I could not confess my feelings to the man I loved.
Natalya’s most cherished possession is her mother’s silver Orthodox cross, which she wears on a necklace. Given her relationship with her stepmother, I can understand why she would cling to this small piece of her birth mother. To the idea of a parent she lost, and a life of which she must have felt robbed.
I’m no countess, but I feel a sudden camaraderie with her.
The next few chapters of the memoir deal with her family life. The Count is a dreary man. They rapidly have two children. Natalya, though she loves her children, is bored and unfulfilled by motherhood. She throws herself into the whirlwind of St Petersburg society, and finds herself empathising with her stepmother, of all people.
It is when everyone else’s attention is upon us, that we can forget the one person whose head we fail to turn.
She is bitterly lonely.

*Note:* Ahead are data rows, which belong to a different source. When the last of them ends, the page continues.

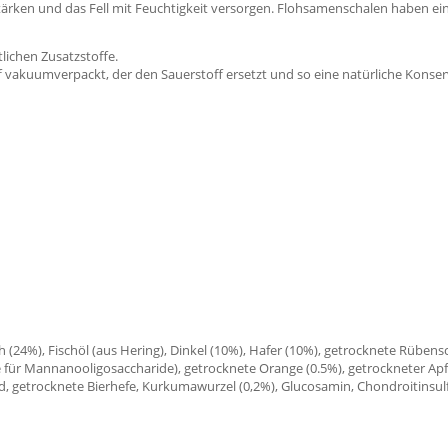
ärken und das Fell mit Feuchtigkeit versorgen. Flohsamenschalen haben 
lichen Zusatzstoffe.
vakuumverpackt, der den Sauerstoff ersetzt und so eine natürliche Konser
ch (24%), Fischöl (aus Hering), Dinkel (10%), Hafer (10%), getrocknete Rüben
le für Mannanooligosaccharide), getrocknete Orange (0.5%), getrockneter Apf
d, getrocknete Bierhefe, Kurkumawurzel (0,2%), Glucosamin, Chondroitinsul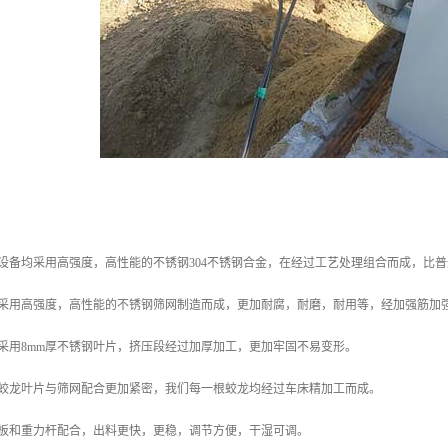
设备均采用高强度，高性能的不锈钢304不锈钢合金，在经过工艺处理组合而成，比
网采用高强度，高性能的不锈钢筛网制造而成，更加耐腐，耐磨，耐用等，经加强筋加
采用8mm厚不锈钢叶片，挤压段经过加厚加工，更加牢固不易变形。
了蛟龙叶片与筛网配合更加紧密，我们每一根蛟龙均经过车床精加工而成。
盖板和重力杆配合，出料更快，更稳，调节方便，干湿可调。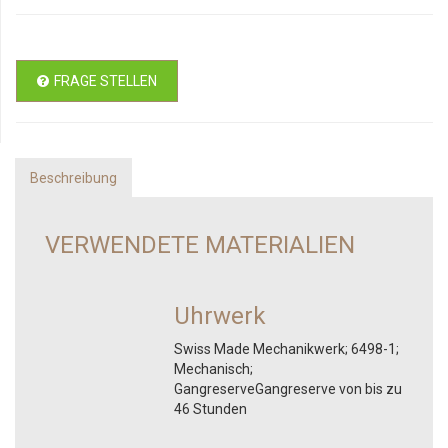
FRAGE STELLEN
Beschreibung
VERWENDETE MATERIALIEN
Uhrwerk
Swiss Made Mechanikwerk; 6498-1;
Mechanisch;
GangreserveGangreserve von bis zu
46 Stunden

Natalya struggles to connect with her children, in particular her daughter Akulina – the two of them are very different – while the Count’s health declines. She takes lovers, but she never stops longing for her friend. He has no romantic interest in her, and I start to suspect that this unattainability is partly why she focuses all her intense feelings on him.
She doesn’t know how to be loved back.
Lev comes in as I’m reading. He’s just dropped Alexey off at a train station.
‘Something to drink?’ he asks. I nod.
In the summer of 1914, there is an unwelcome if foreseeable turn of events: the man Natalya loves finally marries someone else.
His new bride was the most ornamental-looking creature you will have ever seen.
But there was something in her eyes that I did not trust.
I was reminded that rare diamonds are kept behind glass not only to preserve them, not only to prevent thievery.
Also because they are cursed.
I read on until I reach 1918, the start of the Civil War, which forces Natalya to wake up to the reality of what is happening in Russia. All this time, she has been firmly convinced that the Tsar or his brother would be brought back as a constitutional monarch; now she seems frightened. She joins the effort to aid the White Army, which eventually lands her in prison, and here the memoir reaches her present moment: it is 1920. The Countess is writing out of a jail cell in Bolshevik-controlled Petrograd. She has negotiated with the guards for various favours, including paper. They don’t treat her badly, but she has just been told she faces execution.
They have taken my belongings, my children, my home, my freedom.
I have nothing but the silver cross around my neck.
When they take that, they will have killed me.
A silver necklace that she will wear until death.
Like in ‘The Silver Queen’, the story of Mum’s that Lev and I read just last night.
Another coincidence?
I look up and Lev has returned. I explain as best I can: first the map of Popovka, and now this. In a way, I prefer when things are obviously wrong, blood everywhere and your mother sobbing and the police shouting and the shoe-prints of a mafia killer all over the apartment.